** WORK INSTRUCTION 1 **
Extract everything from "I had two packaging" down to "wrapped this way." from the comment on soap packaging.
** WORK INSTRUCTION 2 **
Answer these questions from the comment on soap packaging:
(a) What drawback did the first packaging solution have?
(b) Which soap on the commenter's FB page is wrapped the second way?
(c) What kind of packaging should you go with if the community is ecologically aware?
** WORK INSTRUCTION 3 **
Write what follows in the comment on soap packaging, picking up after its last sentence.

** EXTRACTED TEXT **
_ _ _

    I had two packaging solutions: 1.- brownish (looks recycled) paper with a cut window, where soap can be seen ,and the window is ‘closed’ with cellphone. This was very nice, but very time consuming.
    2. Soap wrapped with cling film, with an appropriate label, for round ones, it’s kinda wide cigar band, and for regular, rectangular shape- there is a paper wrap first and then a label. Maybe sounds confusing, you can look on my FB page, ‘Milk’ soap is wrapped this way.
    People here still don’t pay enough attention to ‘green’ packages, they prefer to see an attractive packaging, no matter what it is from. So, I think your decision must be based on your personal and mentality of the people living there. If the community is ecologically aware, you should go with ‘no plastic’ packaging, and come up with another way how soaps can be seen by customers, prior to buying.
    By the way, they look fantastic, so creamy and rich.

_ _ _

** STUDY MATERIAL **
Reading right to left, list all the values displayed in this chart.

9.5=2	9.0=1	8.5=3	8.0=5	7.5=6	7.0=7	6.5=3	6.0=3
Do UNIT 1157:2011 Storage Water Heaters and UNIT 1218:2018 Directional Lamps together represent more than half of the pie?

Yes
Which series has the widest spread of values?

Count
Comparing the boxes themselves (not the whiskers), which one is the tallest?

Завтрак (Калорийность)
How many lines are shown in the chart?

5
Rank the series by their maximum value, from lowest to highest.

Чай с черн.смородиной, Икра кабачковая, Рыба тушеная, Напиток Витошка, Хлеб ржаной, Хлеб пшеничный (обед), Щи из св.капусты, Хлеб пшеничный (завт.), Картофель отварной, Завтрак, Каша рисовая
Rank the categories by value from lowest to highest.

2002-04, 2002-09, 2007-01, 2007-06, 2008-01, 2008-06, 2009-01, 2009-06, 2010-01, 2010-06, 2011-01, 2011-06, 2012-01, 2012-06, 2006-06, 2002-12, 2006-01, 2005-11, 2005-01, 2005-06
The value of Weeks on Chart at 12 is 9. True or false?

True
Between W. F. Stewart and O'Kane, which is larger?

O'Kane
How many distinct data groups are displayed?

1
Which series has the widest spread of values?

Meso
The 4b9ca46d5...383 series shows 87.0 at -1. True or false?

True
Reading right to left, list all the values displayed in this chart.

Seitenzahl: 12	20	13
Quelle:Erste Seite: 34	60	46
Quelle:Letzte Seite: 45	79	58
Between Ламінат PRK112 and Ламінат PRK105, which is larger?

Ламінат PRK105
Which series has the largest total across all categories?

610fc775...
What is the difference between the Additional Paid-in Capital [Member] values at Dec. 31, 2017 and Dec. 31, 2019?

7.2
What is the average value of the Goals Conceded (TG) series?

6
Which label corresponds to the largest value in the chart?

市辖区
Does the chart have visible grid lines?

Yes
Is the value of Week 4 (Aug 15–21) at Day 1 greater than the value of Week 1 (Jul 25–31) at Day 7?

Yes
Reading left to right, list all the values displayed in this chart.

_ _ _

** ANSWER SECTION 1 **
I had two packaging solutions: 1.- brownish (looks recycled) paper with a cut window, where soap can be seen ,and the window is ‘closed’ with cellphone. This was very nice, but very time consuming.
    2. Soap wrapped with cling film, with an appropriate label, for round ones, it’s kinda wide cigar band, and for regular, rectangular shape- there is a paper wrap first and then a label. Maybe sounds confusing, you can look on my FB page, ‘Milk’ soap is wrapped this way.

** ANSWER SECTION 2 **
(a) It was very time consuming.
(b) The 'Milk' soap.
(c) 'No plastic' packaging.

** ANSWER SECTION 3 **
      1. soapjam Post author

        Hi Maja. There is a growing environmental consciousness here, but not so much when it comes to gift packaging. People like having all the works. 😀 I personally love paper, but I am curious to know if having the product visible through the packaging will make a difference. I mean, we spend a lot of time making our soaps look good, it would be nice if they can have their moment to shine. 🙂

    1. soapjam Post author

      Thank you, Natalia! 🙂 I can’t believe either how fair it is. It must be the kaolin clay? I used San Miguel Pale Pilsen. I had some left over in the fridge. I lacked a little bit than what the formula called for so I had to add some water, but not much. I will have to redo this recipe, with 100% beer, and see if it still comes out this white.

  4. Vicki

    These are beautiful in their simplicity Silvia, and the soap stamp really does come into its own on such simple designs.
    I currently use cellophane bags tied with raffia to wrap my soaps, but have been trying to come up with an alternative, more natural option, whether that be boxes or paper and cigar wraps.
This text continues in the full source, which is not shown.